He and Craig had talked for years of making a movie together, and
one day, after watching one of his dad’s favorites, they decided
to pursue their dream and create a film.
And not just any flick.
The duo aspired to make it a tribute to those 1950s vintage
sci-fi blockbusters with their "poorly written dialogue, barely
passable camera work and marginal special effects," he said.
"In honor of my Dad and his love for these movies, ours has
all the rampant sexism and stupidity of the 1950s B horror
movie," Mihm said with a laugh. ‘‘It has been filmed in
black and white and contains every silly cliché featured during the
horror film genre in its heyday."
A prime example, Mihm said, is the movie’s monster, who despite
shuffling along at a shambling pace, always seems to catch people
who are running full speed away from him.
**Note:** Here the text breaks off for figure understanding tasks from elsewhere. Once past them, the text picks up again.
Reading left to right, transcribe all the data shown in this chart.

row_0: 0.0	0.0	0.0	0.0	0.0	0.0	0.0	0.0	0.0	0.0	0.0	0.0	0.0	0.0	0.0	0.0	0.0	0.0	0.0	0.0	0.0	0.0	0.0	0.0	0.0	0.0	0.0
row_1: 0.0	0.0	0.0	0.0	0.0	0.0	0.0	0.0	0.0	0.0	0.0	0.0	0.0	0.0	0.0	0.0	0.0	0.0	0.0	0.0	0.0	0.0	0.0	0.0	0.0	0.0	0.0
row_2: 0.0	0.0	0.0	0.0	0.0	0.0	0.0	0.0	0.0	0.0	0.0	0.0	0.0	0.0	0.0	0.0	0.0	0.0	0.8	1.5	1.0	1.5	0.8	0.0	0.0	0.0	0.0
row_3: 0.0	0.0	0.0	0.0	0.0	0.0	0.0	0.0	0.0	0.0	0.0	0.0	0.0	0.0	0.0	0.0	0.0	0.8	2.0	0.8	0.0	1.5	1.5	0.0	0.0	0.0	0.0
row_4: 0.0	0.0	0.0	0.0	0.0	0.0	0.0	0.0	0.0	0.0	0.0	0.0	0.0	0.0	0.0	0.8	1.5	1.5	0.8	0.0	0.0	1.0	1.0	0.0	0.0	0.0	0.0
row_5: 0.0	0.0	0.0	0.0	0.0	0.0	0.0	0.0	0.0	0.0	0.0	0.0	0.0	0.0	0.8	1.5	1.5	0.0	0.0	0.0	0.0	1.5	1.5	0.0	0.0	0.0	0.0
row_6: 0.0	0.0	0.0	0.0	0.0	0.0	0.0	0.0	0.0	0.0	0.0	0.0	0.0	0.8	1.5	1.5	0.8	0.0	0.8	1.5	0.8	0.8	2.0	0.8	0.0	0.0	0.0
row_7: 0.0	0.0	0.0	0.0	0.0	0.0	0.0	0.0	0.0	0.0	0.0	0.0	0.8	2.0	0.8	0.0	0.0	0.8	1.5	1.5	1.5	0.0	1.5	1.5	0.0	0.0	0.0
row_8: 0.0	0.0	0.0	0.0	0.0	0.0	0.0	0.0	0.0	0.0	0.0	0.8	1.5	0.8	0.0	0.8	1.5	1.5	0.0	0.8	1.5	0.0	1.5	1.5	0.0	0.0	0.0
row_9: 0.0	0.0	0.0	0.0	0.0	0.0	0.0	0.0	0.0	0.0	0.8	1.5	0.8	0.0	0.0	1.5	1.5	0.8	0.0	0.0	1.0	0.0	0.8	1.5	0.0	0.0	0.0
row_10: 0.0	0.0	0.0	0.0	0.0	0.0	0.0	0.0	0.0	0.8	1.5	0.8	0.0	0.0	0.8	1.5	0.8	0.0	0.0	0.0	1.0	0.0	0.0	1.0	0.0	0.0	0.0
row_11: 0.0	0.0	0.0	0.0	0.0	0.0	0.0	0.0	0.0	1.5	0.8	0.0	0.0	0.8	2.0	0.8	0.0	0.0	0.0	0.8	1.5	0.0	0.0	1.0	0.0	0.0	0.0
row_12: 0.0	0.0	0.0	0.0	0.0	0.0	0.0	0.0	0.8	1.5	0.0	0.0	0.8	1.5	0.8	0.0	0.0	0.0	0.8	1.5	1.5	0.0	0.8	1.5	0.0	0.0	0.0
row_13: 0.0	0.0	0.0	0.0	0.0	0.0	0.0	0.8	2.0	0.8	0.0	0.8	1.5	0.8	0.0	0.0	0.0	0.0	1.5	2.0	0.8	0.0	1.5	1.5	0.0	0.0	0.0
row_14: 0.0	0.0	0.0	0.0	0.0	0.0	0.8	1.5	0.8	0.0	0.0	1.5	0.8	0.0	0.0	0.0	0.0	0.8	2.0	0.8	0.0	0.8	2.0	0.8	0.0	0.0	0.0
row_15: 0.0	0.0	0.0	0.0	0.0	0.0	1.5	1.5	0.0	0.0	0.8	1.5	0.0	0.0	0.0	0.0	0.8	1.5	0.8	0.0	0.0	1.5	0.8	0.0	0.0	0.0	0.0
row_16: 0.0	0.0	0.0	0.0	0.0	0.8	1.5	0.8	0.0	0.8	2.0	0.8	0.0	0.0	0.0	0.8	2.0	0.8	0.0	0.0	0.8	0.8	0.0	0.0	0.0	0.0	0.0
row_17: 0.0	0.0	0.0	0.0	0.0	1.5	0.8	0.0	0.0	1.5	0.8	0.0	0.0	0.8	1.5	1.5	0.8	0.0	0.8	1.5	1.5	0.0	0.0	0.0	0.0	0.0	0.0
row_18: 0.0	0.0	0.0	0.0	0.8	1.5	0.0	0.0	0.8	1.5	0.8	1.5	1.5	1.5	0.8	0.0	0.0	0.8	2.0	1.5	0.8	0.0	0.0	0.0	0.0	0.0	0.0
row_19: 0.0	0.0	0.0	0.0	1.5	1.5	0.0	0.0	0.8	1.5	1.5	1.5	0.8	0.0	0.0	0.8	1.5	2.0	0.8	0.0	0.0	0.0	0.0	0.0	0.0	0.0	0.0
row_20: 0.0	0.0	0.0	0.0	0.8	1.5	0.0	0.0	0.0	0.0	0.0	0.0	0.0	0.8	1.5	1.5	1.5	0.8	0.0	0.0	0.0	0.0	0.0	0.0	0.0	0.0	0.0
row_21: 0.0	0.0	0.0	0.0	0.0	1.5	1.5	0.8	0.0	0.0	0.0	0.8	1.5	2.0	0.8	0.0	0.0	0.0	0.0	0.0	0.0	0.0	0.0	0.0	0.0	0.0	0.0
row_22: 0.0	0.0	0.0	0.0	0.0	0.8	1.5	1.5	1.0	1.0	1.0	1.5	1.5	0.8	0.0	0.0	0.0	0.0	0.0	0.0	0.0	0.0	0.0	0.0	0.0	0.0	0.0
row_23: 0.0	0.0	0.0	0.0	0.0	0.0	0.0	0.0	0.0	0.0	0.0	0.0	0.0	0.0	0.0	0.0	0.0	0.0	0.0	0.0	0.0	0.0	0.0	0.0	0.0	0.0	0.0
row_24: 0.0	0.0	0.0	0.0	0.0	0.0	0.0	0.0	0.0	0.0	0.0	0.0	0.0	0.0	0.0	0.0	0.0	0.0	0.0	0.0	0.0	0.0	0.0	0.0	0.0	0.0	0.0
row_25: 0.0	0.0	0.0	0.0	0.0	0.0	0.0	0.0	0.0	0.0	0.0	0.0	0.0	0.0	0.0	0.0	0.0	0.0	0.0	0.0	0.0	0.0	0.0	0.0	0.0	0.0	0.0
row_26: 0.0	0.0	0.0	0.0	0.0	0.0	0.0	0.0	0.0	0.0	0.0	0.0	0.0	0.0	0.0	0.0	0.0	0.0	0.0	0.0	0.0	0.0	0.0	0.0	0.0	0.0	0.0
Mihm said the project was "very much a family affair, with
even my mother-in-law and 3-year-old son helping out."
Carol Eade, who has spent the last three decades living in
Mukwonago, said she was tapped by her son-in-law to help with
costuming.
"We had great fun hunting for clothes in the second-hand
shops that were right for the era," she said, noting that her
shopping list included things like bobby socks, pedal pushers and
saddle shoes.
Being handy with a needle, too, helped her earn a spot in the
film’s credits for wardrobe.
When asked what she thought of Mukwonago being the location of
the monster movie - which was actually not filmed there - she
laughed.
"It will put Mukwonago on the map," she said.